A good press release will also include a quote from a person relevant to whatever is being discussed. This can either be a senior company officer, a subject matter expert, a public figure, or someone closely involved or related to the matter at hand. 

Press release template boilerplate

In public relations terminology, a boilerplate is a brief description of your organisation that is provided at the end of a press release. Boilerplates are included so that readers who don’t know your company can understand what your company is and why the press release is so significant. 

Putting it all together

Now that you have the basic skeleton of a press release, you’ll be able to adapt it for any kind of official communication. 

What makes a good press release?

There are hundreds-thousands-of press releases that are technically correct, but lacking otherwise. These are press releases that talk but don’t speak. They give information, but don’t give value. 

So what makes a press release “good?” How can it draw the attention of journalists and readers alike without resorting to cheap tricks?

Significant and specific

The first and most important thing you can do to increase your press release’s chance of success is to choose a significant topic—one that’s relevant to a specific audience.

Many companies make the mistake of assuming journalists and their audiences have the same set of priorities that you do. For example, you might have expanded your team or hired new leadership, but not every publication is going to find that interesting enough to report on. 

Your chosen topic should also be targeted to a specific audience. A new line of manufacturing products is significant, but only for trade magazines in the same industry. You wouldn’t send that to a lifestyle magazine for publication. 

Match the topic with your ideal audience and your job is halfway done.

Quotable quotes

As I mentioned earlier, journalists often use a press release as a basis for their own article. The copy you include might not make it into the final release untouched, but the quote definitely will. That’s why it’s important to include quotes in your own press release. It encourages journalists to carry it over to flesh out their own piece. 

Press release quotes

What makes a good quote?

First off, the quote has to be from somebody significant, like a high-ranking officer of the company or a recognized subject matter expert. This increases the authority of the information being provided.

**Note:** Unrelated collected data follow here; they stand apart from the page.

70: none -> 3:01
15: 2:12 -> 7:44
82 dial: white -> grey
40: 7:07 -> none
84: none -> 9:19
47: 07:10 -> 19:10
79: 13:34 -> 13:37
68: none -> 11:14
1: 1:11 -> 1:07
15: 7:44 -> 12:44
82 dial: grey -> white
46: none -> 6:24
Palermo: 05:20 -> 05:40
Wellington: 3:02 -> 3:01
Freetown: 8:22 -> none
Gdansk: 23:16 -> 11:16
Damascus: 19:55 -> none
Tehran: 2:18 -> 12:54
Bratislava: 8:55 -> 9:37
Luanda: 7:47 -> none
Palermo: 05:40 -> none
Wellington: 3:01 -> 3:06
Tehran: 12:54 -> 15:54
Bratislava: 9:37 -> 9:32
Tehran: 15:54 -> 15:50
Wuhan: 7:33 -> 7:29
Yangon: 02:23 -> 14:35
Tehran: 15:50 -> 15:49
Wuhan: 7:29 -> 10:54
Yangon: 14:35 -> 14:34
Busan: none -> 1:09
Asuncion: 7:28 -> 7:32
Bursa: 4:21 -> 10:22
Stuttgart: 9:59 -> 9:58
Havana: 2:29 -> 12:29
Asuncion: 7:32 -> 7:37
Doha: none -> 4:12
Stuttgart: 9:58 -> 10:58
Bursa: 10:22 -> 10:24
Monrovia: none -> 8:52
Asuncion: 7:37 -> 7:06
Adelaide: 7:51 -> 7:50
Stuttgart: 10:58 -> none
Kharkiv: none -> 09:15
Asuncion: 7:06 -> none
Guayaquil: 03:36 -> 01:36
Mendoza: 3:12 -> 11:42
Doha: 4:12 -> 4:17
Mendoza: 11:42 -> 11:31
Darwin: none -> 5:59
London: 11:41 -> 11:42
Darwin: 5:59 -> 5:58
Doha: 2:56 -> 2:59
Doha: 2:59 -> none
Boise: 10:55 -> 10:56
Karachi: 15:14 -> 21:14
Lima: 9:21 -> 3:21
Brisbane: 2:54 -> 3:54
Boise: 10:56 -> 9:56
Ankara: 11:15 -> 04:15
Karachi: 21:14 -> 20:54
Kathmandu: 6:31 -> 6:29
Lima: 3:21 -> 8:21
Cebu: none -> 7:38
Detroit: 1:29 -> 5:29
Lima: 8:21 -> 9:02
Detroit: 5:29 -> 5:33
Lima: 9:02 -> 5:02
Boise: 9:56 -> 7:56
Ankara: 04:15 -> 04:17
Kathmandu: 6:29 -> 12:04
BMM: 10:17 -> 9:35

Second, the quote has to be free of jargon or unnecessary technical terms. The more understandable the quote is to the intended audience, the better. It’s ok to use more technical terminology if the press release is an industry publication where everyone speaks the same language.

Include facts and hard numbers

Journalists are fact-checkers. It’s part of their job. If you’re going to make a statement or claim, be sure you include the facts and statistics to back them up.

What to include in a press release

For instance, you might claim that the company had “a great year.” But what constitutes “great” in this instance? How much money did you make this year? Is it great in comparison to last year? What were last year’s numbers?

The more evidence you include, the greater the chance journalists will include them in the final version. These will be shared publicly so make certain the numbers are accurate. 

Organize your article in a reverse pyramid

Newspapers and magazines are always trying to save on layout space, so journalists often trim press releases before they publish them. When they trim, they cut from the bottom up. 

Prevent important parts from getting trimmed by writing your article in a “reverse pyramid” fashion. This means all of the most important information stays at the top in the first paragraph, with more information being dribbled out to the second and third paragraphs in descending order of priority. 

Bringing it all together

Reusable templates can save you a lot of time and effort, especially if you communicate with the press on a regular basis. 

By following the proper format and sticking to best practices when writing, you’ll be able to regularly generate newsworthy pieces that have a better chance of getting picked up by news media.